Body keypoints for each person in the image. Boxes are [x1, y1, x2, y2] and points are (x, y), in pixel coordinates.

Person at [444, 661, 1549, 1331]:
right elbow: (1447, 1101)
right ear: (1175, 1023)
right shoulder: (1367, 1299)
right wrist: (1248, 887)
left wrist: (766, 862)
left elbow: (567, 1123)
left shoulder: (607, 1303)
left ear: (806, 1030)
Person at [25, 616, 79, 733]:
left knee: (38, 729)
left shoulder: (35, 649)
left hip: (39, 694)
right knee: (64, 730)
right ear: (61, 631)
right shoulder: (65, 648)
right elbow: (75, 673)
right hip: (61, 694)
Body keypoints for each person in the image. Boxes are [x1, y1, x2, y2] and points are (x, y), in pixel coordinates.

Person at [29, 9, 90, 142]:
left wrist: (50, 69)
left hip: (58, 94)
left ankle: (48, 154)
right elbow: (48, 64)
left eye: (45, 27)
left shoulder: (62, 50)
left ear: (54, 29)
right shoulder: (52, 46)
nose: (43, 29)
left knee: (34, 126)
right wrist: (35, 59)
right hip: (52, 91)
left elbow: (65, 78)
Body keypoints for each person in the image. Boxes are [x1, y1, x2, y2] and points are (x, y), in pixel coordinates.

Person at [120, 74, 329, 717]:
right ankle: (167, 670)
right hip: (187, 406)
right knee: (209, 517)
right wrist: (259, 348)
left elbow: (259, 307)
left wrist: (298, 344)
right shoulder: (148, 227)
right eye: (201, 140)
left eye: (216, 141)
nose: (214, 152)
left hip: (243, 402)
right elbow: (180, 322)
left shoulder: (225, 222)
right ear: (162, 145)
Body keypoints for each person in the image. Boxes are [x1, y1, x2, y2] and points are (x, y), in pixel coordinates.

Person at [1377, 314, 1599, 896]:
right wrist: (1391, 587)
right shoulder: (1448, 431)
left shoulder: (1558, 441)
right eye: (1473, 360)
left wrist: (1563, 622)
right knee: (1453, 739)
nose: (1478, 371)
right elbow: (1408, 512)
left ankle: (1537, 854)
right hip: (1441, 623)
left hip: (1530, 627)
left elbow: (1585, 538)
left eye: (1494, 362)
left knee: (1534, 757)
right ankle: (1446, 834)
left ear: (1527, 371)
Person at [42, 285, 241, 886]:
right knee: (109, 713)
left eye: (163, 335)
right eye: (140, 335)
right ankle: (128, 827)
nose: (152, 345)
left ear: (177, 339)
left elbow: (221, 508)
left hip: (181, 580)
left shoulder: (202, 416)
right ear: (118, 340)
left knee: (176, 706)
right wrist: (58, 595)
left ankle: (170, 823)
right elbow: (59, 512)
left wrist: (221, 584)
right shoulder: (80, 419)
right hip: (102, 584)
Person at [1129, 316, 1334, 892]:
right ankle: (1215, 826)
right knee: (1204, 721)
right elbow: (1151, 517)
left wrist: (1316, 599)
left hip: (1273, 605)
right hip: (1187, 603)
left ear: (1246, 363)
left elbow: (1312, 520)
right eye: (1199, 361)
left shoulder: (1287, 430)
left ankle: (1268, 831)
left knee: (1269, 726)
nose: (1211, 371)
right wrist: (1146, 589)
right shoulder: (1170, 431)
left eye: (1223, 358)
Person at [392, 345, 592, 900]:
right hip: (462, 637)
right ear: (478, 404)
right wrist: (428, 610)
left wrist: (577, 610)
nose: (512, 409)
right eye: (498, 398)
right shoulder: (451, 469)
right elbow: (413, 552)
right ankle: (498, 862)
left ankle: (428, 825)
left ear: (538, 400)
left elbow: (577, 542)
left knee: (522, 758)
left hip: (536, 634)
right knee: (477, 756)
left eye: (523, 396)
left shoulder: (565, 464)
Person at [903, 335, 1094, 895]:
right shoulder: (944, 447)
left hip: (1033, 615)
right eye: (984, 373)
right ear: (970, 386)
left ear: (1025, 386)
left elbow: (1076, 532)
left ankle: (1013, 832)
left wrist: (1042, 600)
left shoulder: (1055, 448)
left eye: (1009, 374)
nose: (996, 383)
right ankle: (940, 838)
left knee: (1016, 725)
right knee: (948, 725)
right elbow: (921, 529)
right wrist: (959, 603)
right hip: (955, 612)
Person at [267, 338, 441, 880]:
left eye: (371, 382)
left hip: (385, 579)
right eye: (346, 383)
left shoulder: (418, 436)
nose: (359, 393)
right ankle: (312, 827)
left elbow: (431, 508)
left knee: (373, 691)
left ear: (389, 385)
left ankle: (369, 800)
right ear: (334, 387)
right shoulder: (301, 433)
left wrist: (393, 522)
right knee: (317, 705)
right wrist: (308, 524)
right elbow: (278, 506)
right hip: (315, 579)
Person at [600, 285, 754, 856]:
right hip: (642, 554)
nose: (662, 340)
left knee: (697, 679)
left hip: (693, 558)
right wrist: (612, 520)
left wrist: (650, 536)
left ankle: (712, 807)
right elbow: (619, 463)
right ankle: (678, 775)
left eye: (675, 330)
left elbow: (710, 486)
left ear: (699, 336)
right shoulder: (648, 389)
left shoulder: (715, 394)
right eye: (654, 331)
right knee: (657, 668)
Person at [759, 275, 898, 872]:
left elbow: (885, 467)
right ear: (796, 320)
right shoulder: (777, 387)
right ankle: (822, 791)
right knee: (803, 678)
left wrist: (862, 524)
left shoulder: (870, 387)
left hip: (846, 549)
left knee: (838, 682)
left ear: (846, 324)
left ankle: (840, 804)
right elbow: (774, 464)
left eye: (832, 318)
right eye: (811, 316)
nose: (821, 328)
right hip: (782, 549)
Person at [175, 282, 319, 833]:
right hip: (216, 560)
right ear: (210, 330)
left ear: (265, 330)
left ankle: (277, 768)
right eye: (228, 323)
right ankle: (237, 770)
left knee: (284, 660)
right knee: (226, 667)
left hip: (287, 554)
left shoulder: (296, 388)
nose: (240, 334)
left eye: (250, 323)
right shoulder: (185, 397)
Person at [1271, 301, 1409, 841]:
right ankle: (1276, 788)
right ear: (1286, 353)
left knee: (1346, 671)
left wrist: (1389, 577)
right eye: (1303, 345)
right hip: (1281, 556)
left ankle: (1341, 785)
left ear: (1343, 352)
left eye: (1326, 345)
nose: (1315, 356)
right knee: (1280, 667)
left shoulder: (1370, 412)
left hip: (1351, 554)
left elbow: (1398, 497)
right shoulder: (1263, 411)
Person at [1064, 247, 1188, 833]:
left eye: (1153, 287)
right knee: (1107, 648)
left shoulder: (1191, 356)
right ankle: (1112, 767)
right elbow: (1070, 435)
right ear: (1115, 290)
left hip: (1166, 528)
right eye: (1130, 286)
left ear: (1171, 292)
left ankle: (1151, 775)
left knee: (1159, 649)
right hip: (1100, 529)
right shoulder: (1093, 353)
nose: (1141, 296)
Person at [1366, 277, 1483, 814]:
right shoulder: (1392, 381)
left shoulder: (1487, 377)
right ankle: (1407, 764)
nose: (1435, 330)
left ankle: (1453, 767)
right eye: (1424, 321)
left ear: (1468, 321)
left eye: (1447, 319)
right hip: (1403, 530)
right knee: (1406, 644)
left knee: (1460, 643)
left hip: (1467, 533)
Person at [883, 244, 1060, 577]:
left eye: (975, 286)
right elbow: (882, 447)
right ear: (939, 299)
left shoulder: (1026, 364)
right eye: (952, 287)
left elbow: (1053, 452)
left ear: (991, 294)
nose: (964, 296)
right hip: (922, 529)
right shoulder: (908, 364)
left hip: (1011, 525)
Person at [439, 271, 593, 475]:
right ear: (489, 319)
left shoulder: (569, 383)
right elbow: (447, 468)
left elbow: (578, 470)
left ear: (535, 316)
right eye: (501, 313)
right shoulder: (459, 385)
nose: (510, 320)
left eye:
================================
> **Task directions**:
Please write out exactly the lines from the start of the data through the line that contains "left elbow: (65, 78)", both ends included, and nothing else.

> **Written answer**:
Body keypoints for each person in the image. Boxes are [x1, y1, x2, y2] and points are (x, y), in pixel coordinates.

Person at [444, 661, 1549, 1331]:
right elbow: (1447, 1101)
right ear: (1175, 1023)
right shoulder: (1367, 1299)
right wrist: (1248, 887)
left wrist: (766, 862)
left elbow: (567, 1123)
left shoulder: (607, 1303)
left ear: (806, 1030)
Person at [25, 616, 79, 733]:
left knee: (38, 729)
left shoulder: (35, 649)
left hip: (39, 694)
right knee: (64, 730)
right ear: (61, 631)
right shoulder: (65, 648)
right elbow: (75, 673)
right hip: (61, 694)
Body keypoints for each person in the image. Boxes are [x1, y1, x2, y2] and points are (x, y), in pixel coordinates.

Person at [29, 9, 90, 142]:
left wrist: (50, 69)
left hip: (58, 94)
left ankle: (48, 154)
right elbow: (48, 64)
left eye: (45, 27)
left shoulder: (62, 50)
left ear: (54, 29)
right shoulder: (52, 46)
nose: (43, 29)
left knee: (34, 126)
right wrist: (35, 59)
right hip: (52, 91)
left elbow: (65, 78)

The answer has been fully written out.